→ Directions
Please state how many lines in the records below contain the word "зафиксировать"; the number alone is the answer.

→ Source material

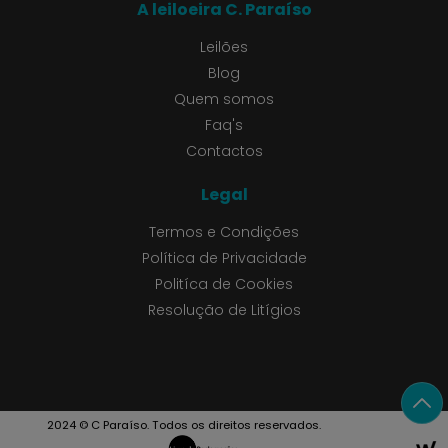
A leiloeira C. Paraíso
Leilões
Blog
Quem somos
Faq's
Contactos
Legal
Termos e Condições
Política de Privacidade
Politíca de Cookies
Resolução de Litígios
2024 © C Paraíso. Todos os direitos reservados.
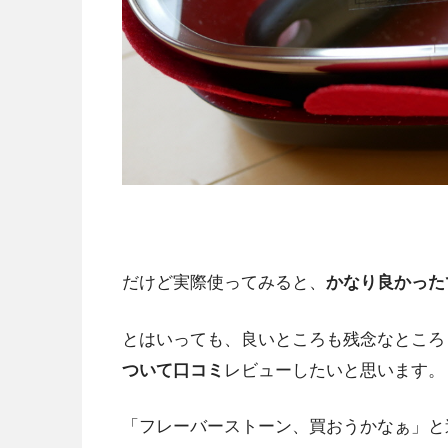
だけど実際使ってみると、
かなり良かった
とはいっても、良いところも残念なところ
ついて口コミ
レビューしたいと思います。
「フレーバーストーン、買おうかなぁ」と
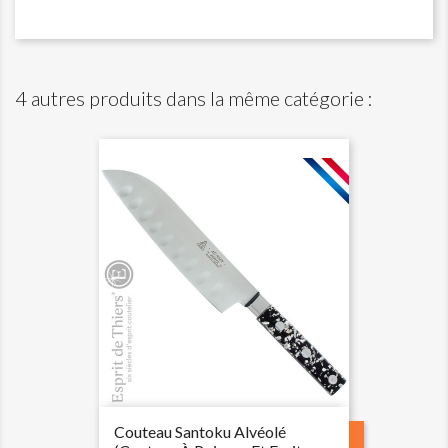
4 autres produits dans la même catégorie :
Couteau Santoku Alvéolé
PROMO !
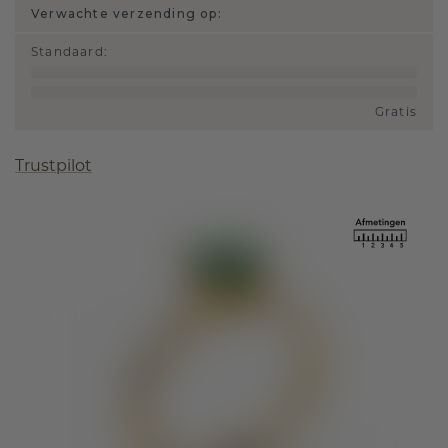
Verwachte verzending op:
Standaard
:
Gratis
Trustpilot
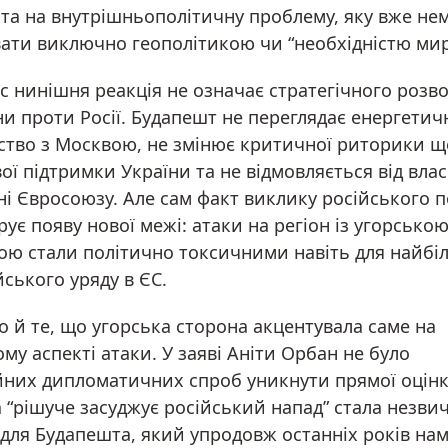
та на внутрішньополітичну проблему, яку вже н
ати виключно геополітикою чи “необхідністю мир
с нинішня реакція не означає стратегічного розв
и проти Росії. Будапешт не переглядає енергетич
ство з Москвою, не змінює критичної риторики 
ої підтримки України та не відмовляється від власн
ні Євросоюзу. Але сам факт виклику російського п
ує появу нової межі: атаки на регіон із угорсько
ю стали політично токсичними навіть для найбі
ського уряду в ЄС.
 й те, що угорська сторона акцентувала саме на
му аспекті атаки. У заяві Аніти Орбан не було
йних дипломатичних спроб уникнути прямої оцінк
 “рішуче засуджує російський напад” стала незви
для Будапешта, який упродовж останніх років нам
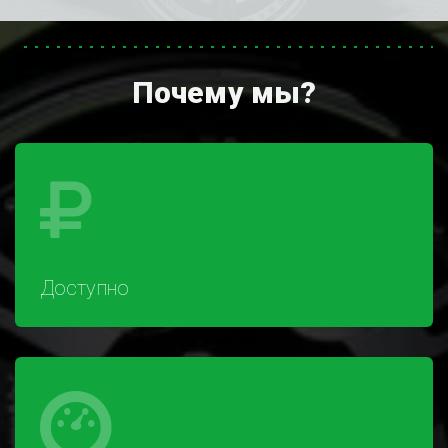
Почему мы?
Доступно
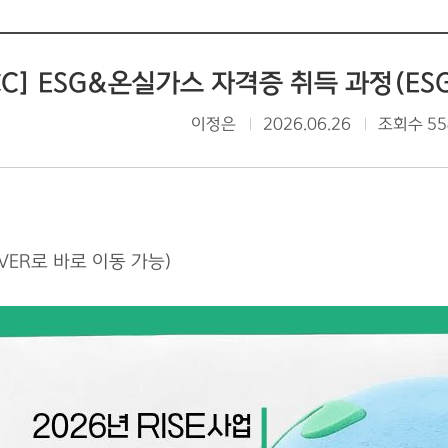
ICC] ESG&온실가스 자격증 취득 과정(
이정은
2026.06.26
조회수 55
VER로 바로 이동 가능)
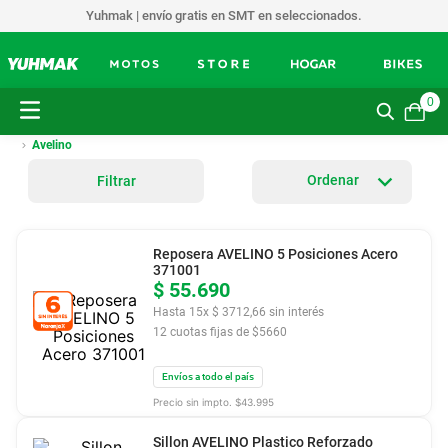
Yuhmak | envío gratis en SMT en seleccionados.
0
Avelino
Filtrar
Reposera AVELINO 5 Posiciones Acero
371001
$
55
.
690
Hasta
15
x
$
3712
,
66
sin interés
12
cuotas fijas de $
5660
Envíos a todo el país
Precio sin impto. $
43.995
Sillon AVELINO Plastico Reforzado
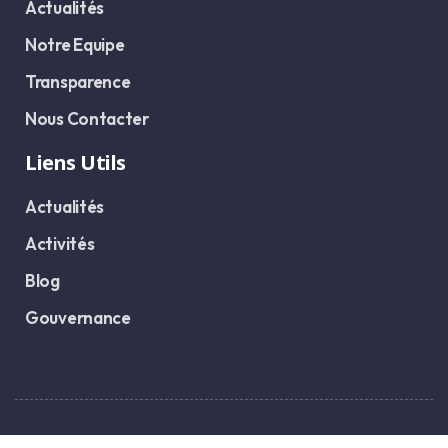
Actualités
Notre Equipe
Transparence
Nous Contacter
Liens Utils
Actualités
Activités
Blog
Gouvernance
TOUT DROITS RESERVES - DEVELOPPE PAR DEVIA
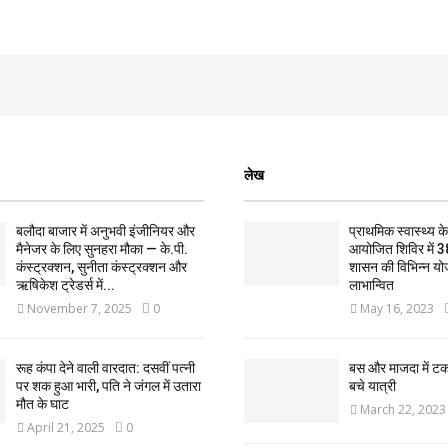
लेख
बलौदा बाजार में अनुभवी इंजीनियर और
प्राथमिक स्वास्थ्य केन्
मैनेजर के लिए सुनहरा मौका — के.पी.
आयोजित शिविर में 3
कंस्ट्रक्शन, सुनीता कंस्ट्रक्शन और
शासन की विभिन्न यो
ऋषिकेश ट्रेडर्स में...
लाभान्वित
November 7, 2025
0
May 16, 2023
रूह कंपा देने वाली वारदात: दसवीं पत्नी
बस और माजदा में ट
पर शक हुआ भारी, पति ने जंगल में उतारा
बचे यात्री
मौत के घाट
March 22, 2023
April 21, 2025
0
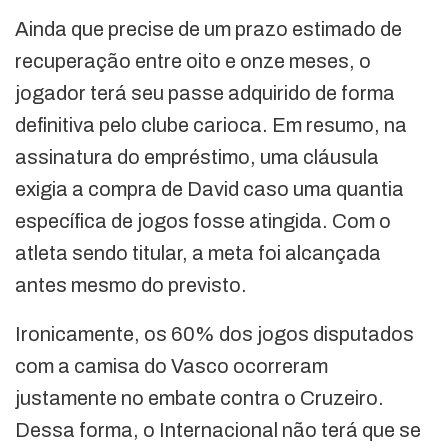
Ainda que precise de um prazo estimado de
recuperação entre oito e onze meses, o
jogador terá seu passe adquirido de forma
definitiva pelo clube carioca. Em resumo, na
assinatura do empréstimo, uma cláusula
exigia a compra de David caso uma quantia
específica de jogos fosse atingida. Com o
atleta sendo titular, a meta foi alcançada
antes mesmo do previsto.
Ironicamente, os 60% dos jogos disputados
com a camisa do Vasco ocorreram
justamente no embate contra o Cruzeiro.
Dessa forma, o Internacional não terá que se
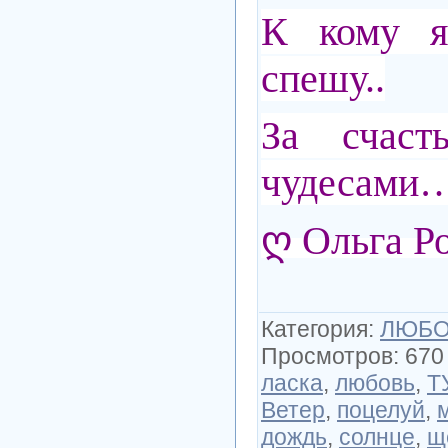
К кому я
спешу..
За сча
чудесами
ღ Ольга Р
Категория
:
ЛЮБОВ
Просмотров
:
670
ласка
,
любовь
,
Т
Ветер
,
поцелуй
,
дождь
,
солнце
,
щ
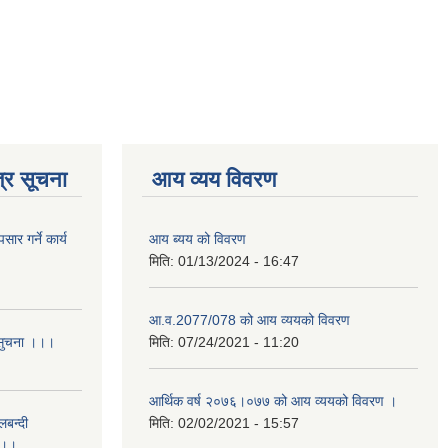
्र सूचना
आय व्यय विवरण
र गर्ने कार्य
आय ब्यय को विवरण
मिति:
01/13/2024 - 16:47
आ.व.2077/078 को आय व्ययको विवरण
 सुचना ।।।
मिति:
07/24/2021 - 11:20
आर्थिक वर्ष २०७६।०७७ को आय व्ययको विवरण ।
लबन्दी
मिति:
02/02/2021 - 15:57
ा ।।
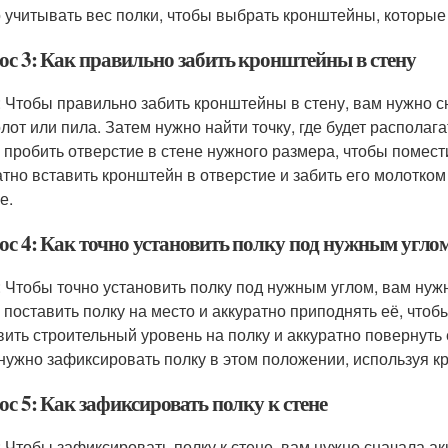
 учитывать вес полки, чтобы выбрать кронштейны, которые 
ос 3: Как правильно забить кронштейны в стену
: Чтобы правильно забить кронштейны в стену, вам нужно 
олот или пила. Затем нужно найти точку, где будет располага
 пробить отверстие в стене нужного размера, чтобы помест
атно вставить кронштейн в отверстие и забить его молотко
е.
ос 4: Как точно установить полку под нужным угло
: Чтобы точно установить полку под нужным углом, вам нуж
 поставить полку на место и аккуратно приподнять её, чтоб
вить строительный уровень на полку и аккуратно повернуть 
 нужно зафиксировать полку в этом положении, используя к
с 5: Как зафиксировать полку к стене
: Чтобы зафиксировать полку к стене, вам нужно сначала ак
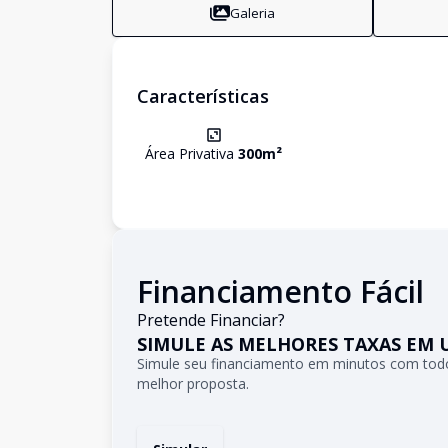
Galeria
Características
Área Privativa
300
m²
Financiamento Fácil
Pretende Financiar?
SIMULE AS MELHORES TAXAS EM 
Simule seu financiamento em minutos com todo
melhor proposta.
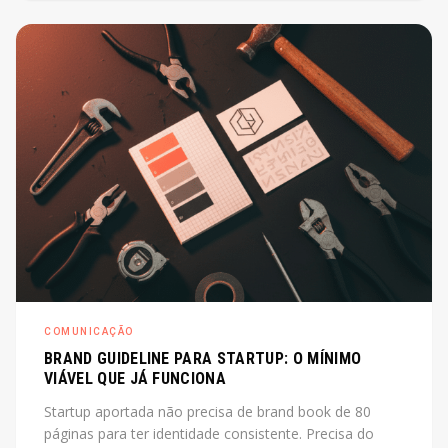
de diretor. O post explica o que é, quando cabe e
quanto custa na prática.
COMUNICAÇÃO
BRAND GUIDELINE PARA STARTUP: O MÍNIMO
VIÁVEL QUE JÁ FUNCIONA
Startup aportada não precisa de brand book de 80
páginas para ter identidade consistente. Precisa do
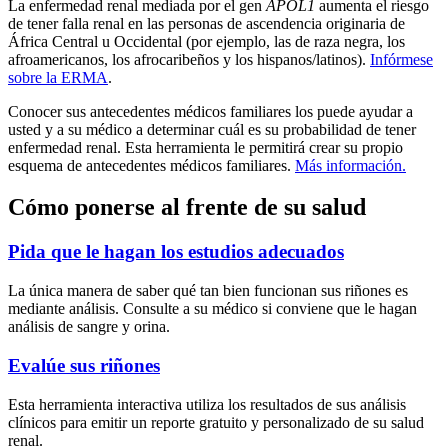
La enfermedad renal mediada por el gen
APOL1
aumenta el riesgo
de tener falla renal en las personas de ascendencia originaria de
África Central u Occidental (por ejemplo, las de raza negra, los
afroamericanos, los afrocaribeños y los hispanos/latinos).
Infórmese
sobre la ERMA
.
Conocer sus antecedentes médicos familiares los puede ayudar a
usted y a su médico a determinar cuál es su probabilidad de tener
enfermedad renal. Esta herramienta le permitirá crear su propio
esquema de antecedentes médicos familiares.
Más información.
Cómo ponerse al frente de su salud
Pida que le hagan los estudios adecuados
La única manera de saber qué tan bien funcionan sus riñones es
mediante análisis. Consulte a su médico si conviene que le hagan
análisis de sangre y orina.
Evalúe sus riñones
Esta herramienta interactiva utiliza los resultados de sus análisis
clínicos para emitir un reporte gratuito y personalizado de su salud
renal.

→ Answer area
3